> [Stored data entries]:
*** Block opens ***

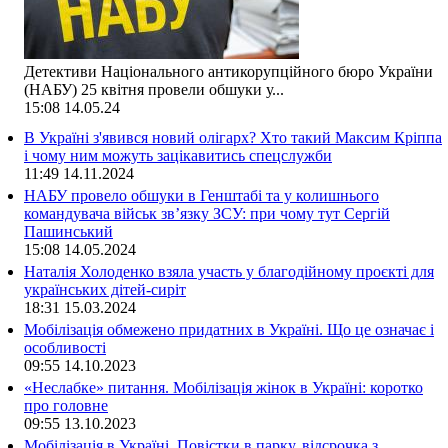
Детективи Національного антикорупційного бюро України
(НАБУ) 25 квітня провели обшуки у...
15:08
14.05.24
В Україні з'явився новий олігарх? Хто такий Максим Кріппа
і чому ним можуть зацікавитись спецслужби
11:49
14.11.2024
НАБУ провело обшуки в Генштабі та у колишнього
командувача військ зв’язку ЗСУ: при чому тут Сергій
Пашинський
15:08
14.05.2024
Наталія Холоденко взяла участь у благодійному проєкті для
українських дітей-сиріт
18:31
15.03.2024
Мобілізація обмежено придатних в Україні. Що це означає і
особливості
09:55
14.10.2023
«Неслабке» питання. Мобілізація жінок в Україні: коротко
про головне
09:55
13.10.2023
Мобілізація в Україні. Повістки в парку, відсрочка з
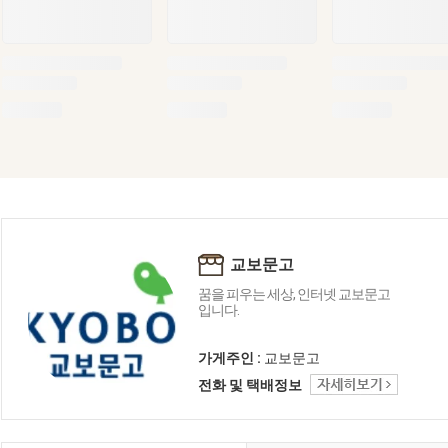
교보문고
꿈을 피우는 세상, 인터넷 교보문고
입니다.
가게주인 :
교보문고
전화 및 택배정보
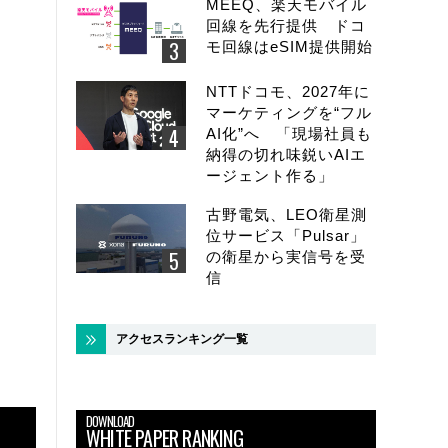
MEEQ、楽天モバイル
回線を先行提供 ドコ
モ回線はeSIM提供開始
NTTドコモ、2027年に
マーケティングを“フル
AI化”へ 「現場社員も
納得の切れ味鋭いAIエ
ージェント作る」
古野電気、LEO衛星測
位サービス「Pulsar」
の衛星から実信号を受
信
アクセスランキング一覧
DOWNLOAD
WHITE PAPER RANKING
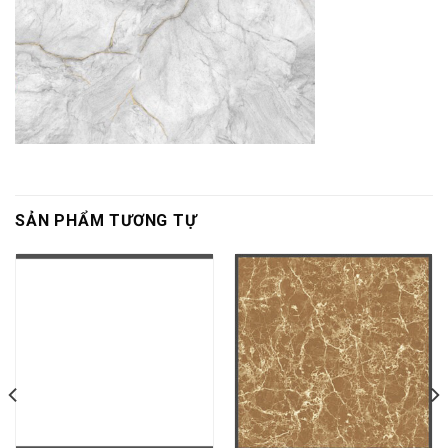
SẢN PHẨM TƯƠNG TỰ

*** Block closes ***

> [WHAT YOU NEED TO DO]: Render the material as a JSON list of strings, one per line, beginning at the line that contains "MEEQ、楽天モバイル" and continuing to the end, with no blank lines. Omit the pictures.

> [ANSWER BOX]:
[
  "MEEQ、楽天モバイル",
  "回線を先行提供 ドコ",
  "モ回線はeSIM提供開始",
  "NTTドコモ、2027年に",
  "マーケティングを“フル",
  "AI化”へ 「現場社員も",
  "納得の切れ味鋭いAIエ",
  "ージェント作る」",
  "古野電気、LEO衛星測",
  "位サービス「Pulsar」",
  "の衛星から実信号を受",
  "信",
  "アクセスランキング一覧",
  "DOWNLOAD",
  "WHITE PAPER RANKING",
  "SẢN PHẨM TƯƠNG TỰ"
]